6. Sensitivity, Robustness, and Scaling Properties
Electrically-driven spin resonance is fundamentally scalable, as the control is compatible with lithographic integration and on-chip multiplexing. Typical gate fidelities above 99.9% are achievable in isotopically purified silicon dots and can be preserved in larger arrays with careful microwave engineering and device symmetry optimization (Janda et al., 9 Mar 2026, Undseth et al., 2022). For color centers and surface-atomic qubits, nanometer-scale electrical addressing is possible, enabling dense arrays and hybrid circuit integration (Klimov et al., 2013, Phark et al., 2022).
A high-order of magnitude enhancement over magnetic-dipole ESR (EDSR/EPR rate ratio >106–1010) is routinely observed in systems with moderate SOC or strong orbital dipole moments (Rashba et al., 2018). Certain material and device symmetries suppress EDSR efficiency; in silicon, the valley hybridization and intersection of spin–orbit and electric-dipole matrix elements is necessary (Corna et al., 2017).
Systematic qubit parameter extraction—including valley splitting, orbital mixing, tunnel rates, and crosstalk calibration—relies on the detailed line shape of the EDSR-induced signal and is accessible via analytic and numerical analysis of transport and optical data (Sala et al., 2021, Sarkar et al., 2022).
7. Applications and Outlook
EDSR is a universal control technique for spins in semiconductors, atomic platforms, and color centers, enabling:
- High-fidelity single- and two-qubit gates in quantum processors,
- MHz–GHz-speed, local, and scalable qubit control without strong magnetic fields,
- Spin-based metrology and high-frequency electric-field imaging at the nanoscale,
- Qubits with extended coherence via material optimization (e.g., lanthanide 4f atoms with engineered crystal fields have demonstrated T₁ ~ 1 μs and driving rates >2× those of 3d ions (Reale et al., 2023)),
- New architectures: crossbar and shared-drive qubit arrays, atomic-scale multi-qubit surfaces, and on-chip integrated photonics.

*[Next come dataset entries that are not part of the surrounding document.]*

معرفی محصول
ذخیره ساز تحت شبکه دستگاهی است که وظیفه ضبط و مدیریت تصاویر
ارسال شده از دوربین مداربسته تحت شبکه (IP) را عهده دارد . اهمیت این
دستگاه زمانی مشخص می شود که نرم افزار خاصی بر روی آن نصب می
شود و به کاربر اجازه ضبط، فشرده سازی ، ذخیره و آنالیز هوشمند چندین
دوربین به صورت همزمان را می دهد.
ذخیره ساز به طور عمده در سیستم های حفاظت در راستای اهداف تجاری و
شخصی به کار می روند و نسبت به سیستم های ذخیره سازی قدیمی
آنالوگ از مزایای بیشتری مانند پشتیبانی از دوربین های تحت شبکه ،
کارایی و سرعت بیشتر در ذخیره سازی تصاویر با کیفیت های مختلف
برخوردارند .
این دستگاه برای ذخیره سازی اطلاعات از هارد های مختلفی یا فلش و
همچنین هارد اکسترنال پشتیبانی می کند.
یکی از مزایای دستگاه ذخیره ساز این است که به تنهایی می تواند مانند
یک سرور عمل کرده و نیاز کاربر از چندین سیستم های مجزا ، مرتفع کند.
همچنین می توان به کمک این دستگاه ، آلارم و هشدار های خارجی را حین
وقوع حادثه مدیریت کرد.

Drive-induced decoherence, nonlinearities, and parameter crowding are the remaining challenges at scale. Mitigations include operation in the linear regime, dot-geometry optimization, careful drive engineering, and utilization of dynamical sweet spots. The EDSR paradigm—electrical spin control via tailored SOC or engineered exchange pathways—remains central in the design of next-generation quantum devices across platforms (Reina-Galvez et al., 31 Mar 2025, Janda et al., 9 Mar 2026, Phark et al., 2022).